All I can think of when I look at my niece is how extraordinary she is and how much unfairness life has dealt her. She never knew her biological father, and then Benton came along and was the father she never had, and she lost him, too. Her mother is a self-centered woman who is too competitive with Lucy to love her, if my sister, Dorothy, is capable of loving anyone, and I really don’t believe she is. Lucy is possibly the most intelligent, intricate person I know. It has not earned her many fans.

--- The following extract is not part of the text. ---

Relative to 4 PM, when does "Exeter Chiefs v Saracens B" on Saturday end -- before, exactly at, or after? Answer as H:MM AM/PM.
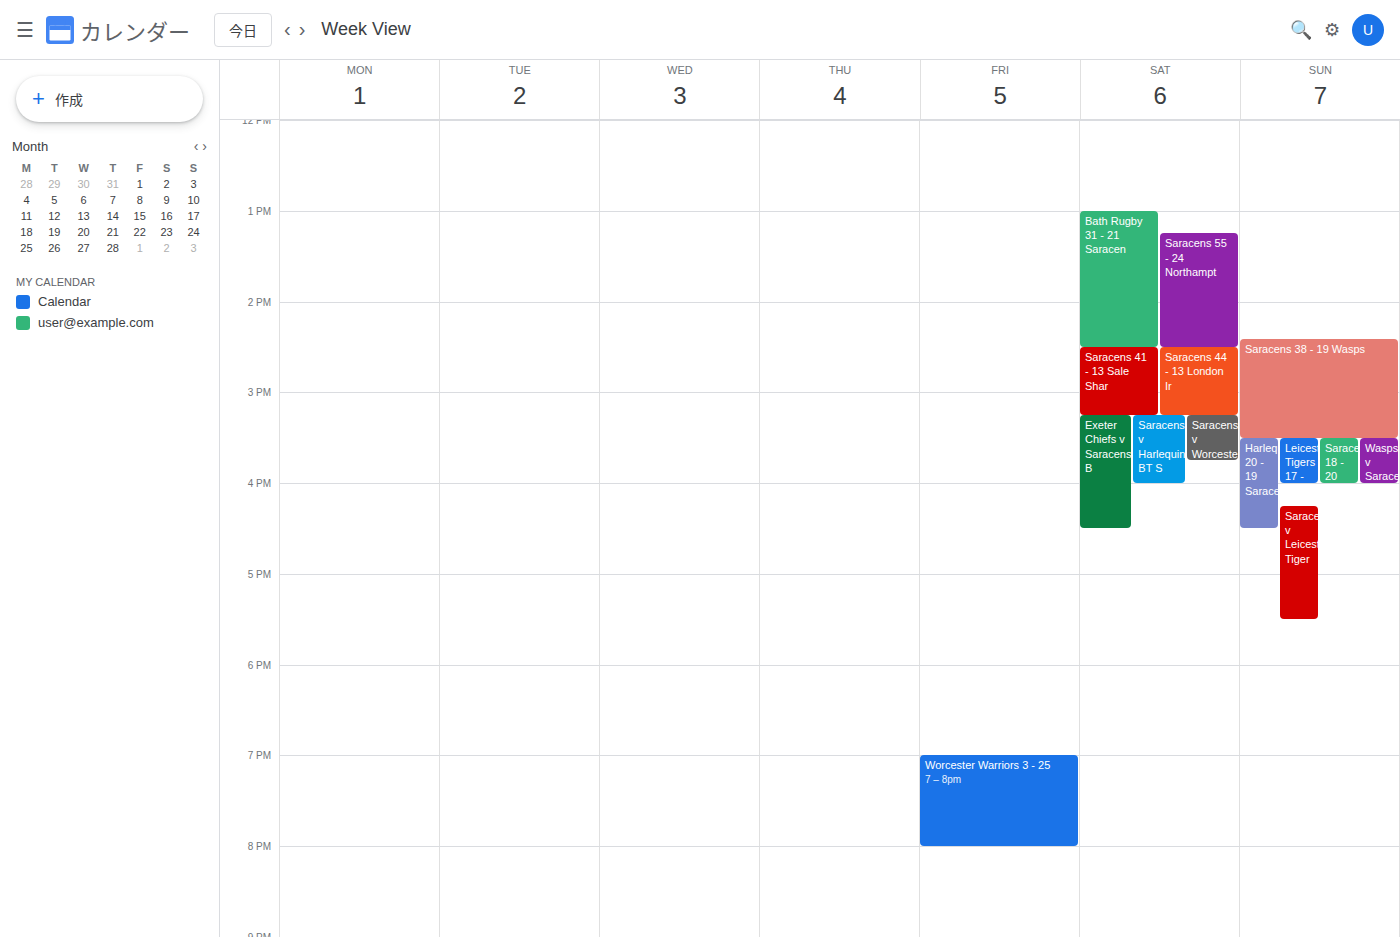
4:30 PM -- after 4 PM, 30 minutes below the 4 PM line.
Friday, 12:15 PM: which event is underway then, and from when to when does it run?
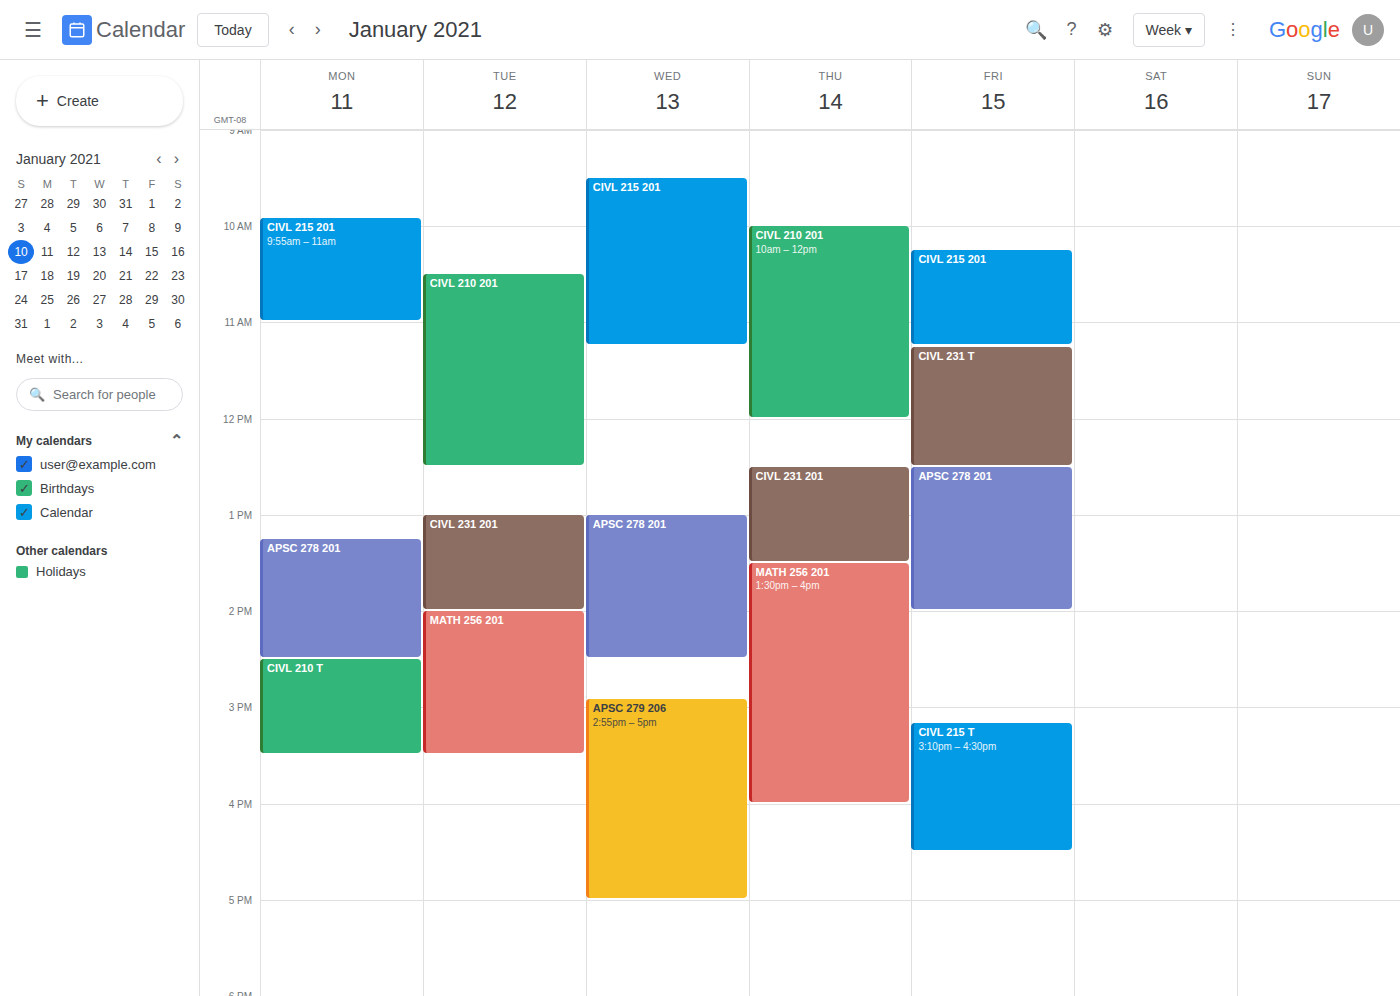
"CIVL 231 T", 11:15 AM to 12:30 PM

She has always been irrepressible and as I watch her spring out of the kitchen like an Olympic runner, armed and dangerous, I am reminded of when she began the first grade at age four and a half and flunked conduct.
“How do you flunk conduct?” I asked Dorothy when she called me in a rage to complain about the horrible hardship of being Lucy’s mother.
“She talks all the time and interrupts the other students and is always raising her hand to answer questions!” Dorothy blurted over the phone. “Do you know what her teacher wrote on her report card? Here! Let me read it to you! Lucy does not work and play well with others. She is a show-off and a know-it-all and is constantly taking things apart, such as the pencil sharpener and doorknobs”
Lucy is gay. That is probably most unfair of all because she can’t outgrow it or get over it. Homosexuality is unfair because it creates unfairness. For that reason, it broke my heart when I found out this part of my niece’s life. I desperately don’t want her to suffer. I also force myself to admit that I have managed to ignore the obvious up until now. ATF isn’t going to be generous or forgiving, and Lucy has probably known this for a while. Administration in D.C. won’t look at all she has accomplished, but will focus on her through the distorting lens of prejudice and jealousy.
“It’ll be a witch hunt,” I say after Lucy has left the house.
Anna cracks eggs into a bowl.
“They want her gone, Anna.”
She drops shells into the sink and opens the refrigerator, pulling out a carton of milk, glancing at the expiration date. “There are those who think she is a hero,” she says.